Un instant, le commandant Ronarch a été tenté d'interrompre le ravitaillement, mais un pressentiment l'a fait renoncer à son projet. Bien lui en a pris. A l'heure et à l'endroit prévus pour le nouveau ravitaillement, un sous-marin allemand a envoyé un bâtiment de commerce par le fond ! Après de nouveaux incidents techniques, le Jean-Bart réussit à filer 24 noeuds et arrive dans le grand port marocain le 22 à 19 h 30.


Témoignage d'un marin sur le Jean Bart

Monsieur LEGRAND Albert Louis (né le 15/03/1920 à Comines (Nord))

Né le 15 Mars 1920, je me suis engagé volontaire dans la Marine le 25/05/1937 à Cherbourg comme infirmier (Matricule 1429 c.37) 6 mois de cours, je suis sorti le 25/12/1937 premier de ma promotion. Resté 6 mois à Cherbourg en salle d'opération comme infirmier anesthésiste, j'ai permuté pour Lorient dans le même poste et le même emploi jusqu'au 1er Juin 1940. Entre temps pendant le risque de guerre en septembre 1938, j'ai appris à Melle de Penfetenie (fille du préfet Maritime du Morbihan) à courtiser j'avais 18 ans et cinq mois.

Le 1er juin 1940 j'ai été nommé, comme quartier-maître, sur le Jean-Bart (en cours de construction à St Nazaire Penöet. Les allemands étaient près de Paris. Nous avons formé une patrouille de débarquement jusque La Baule. Départ le matin, déjeuner sur place et retour le soir jusqu'au 17 juin où nous avons embarqué par la grue puisque la passerelle avait été levée (les allemands étaient à la porte de St Nazaire). Départ le 18 à marée haute mais l'électricité étant en passe nous avons été retardé de 1 heure environ ( la marée redescendait) et en sortant nous nous sommes mis à sec (toujours pas d'électricité) l'ancre avait été descendue.

Tout le monde sur le pont aux commandes manuelles du gouvernail pendant que les avions nous bombardaient (2 bombes sont tombées à l'avant et se sont écrasées sur le cuirassé après avoir traversé le pont.

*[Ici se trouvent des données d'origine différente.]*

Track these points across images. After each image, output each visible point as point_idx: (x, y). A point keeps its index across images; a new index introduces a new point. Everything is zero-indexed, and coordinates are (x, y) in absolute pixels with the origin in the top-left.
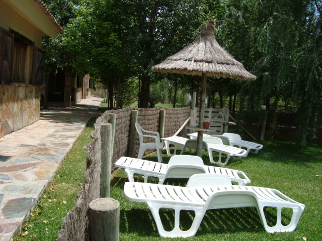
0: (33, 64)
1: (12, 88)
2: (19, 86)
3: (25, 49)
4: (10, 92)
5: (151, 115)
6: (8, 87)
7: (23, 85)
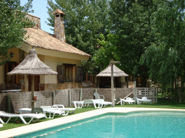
0: (76, 74)
1: (65, 84)
2: (68, 83)
3: (72, 68)
4: (64, 86)
5: (107, 91)
6: (63, 84)
7: (70, 83)
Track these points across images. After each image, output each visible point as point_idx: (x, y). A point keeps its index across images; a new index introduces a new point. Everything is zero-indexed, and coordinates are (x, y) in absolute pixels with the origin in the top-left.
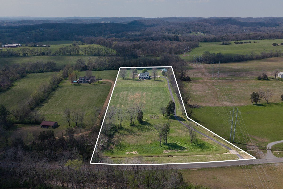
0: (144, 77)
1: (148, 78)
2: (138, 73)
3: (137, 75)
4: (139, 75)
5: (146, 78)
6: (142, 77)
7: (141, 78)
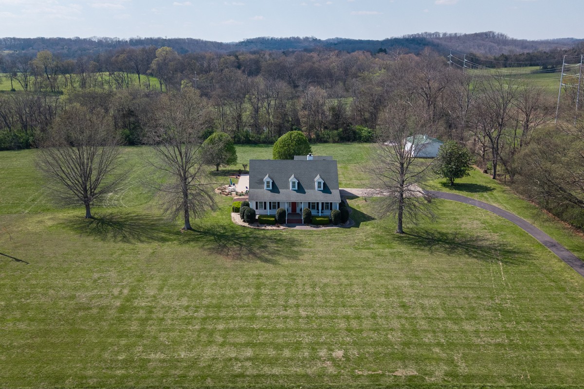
0: (294, 205)
1: (328, 206)
2: (238, 167)
3: (232, 183)
4: (243, 184)
5: (313, 206)
6: (275, 205)
7: (258, 213)
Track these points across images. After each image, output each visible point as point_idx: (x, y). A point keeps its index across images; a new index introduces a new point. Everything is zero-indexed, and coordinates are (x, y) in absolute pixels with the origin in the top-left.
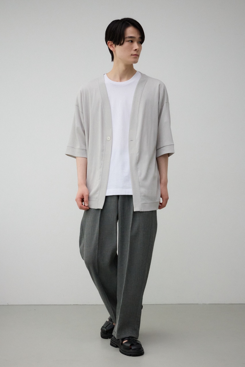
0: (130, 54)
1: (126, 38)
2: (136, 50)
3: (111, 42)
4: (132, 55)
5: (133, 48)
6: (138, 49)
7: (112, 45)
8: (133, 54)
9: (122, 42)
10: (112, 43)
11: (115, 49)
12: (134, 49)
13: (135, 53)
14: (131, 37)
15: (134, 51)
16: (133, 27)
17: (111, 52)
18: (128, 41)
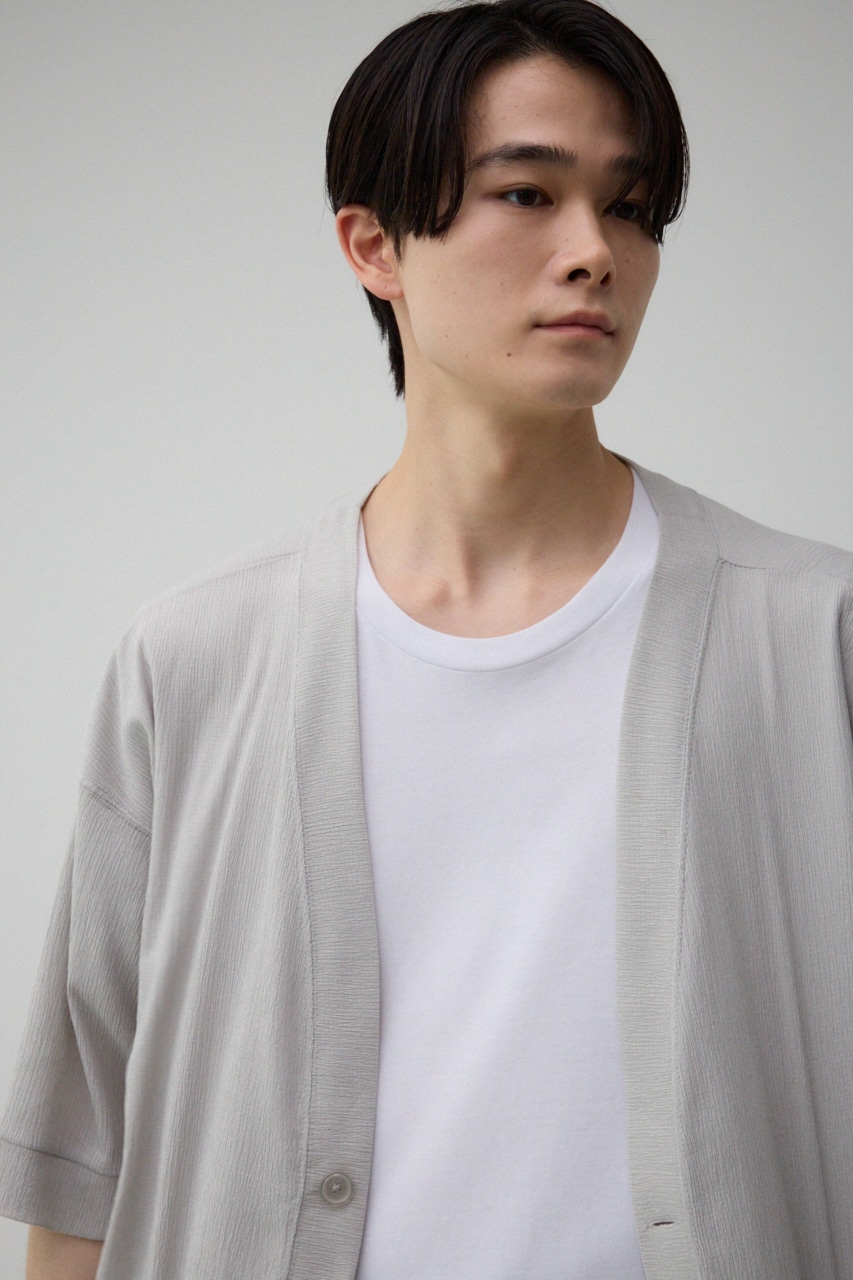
0: (524, 318)
1: (482, 162)
2: (576, 275)
3: (361, 212)
4: (538, 325)
5: (546, 258)
6: (602, 263)
7: (376, 242)
8: (551, 315)
9: (443, 207)
10: (377, 230)
11: (396, 280)
12: (564, 263)
13: (571, 302)
14: (528, 154)
15: (559, 283)
16: (550, 56)
17: (384, 312)
18: (501, 195)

Remorqué par 2 remorqueurs, l'un d'eux s'est enfui, nous avons déversé le mazout pour nous alléger et en route vers 7h00 pour la pleine mer, où nous avons été ravitaillé par le Tarn accompagné d'une flotille de ses sous-marins. Vers 10h00 alors que deux sous-marins attendaient pour nous torpiller et sans doute perdant patience, nous fûmes rejoint par le torpilleur tout neuf comme nous tout rouge de mimium et venant de Brest. Au large dans l'après-midi du 18 juin, en pleine mer, nous avons entendu l'appel du Général de Gaulle qui était à Londres et qui demandait à notre Commandant le Capitaine de Vaisseau Ronach ; (neveu de l'amiral Ronach) qui avait fait la guerre de 14-18 à Dixmude (Belgique); de choisir sa destination soit l'Angleterre, soit l'Afrique du Nord. Notre Commandant opta pour le Maroc (Casablanca) ou nous arrivâmes en louvoyant le 24 ou 25 juin et restions bloqués au large, jusqu'au départ d'un autre navire qui nous laissa sa place à quai. Restés 6 ou 7 mois à Casablanca nous en profitâmes pour faire une fête à bord, alors que notre Commandant avait été nommé Général. A l'issue de cette fête l'amiral qui était en quarantaine et qui me voulait comme infirmier nous invita dans son carré pour nous offrir le champagne. Arrivant à ma hauteur, il trinqua en me disant : " C'est meilleur que toutes les saloperies que tu nous a fourré dans la gueule pendant 15 jours." (histoire que j'ai raconté à sa fille en 1950 à Paris et qui m'a dit, que c'était bien une sortie de son père. Au mois de Janvier je permutais en quartier Maître au Montcalm qui était basé à Dakar et j'ai perdu de vue mon cuirassé.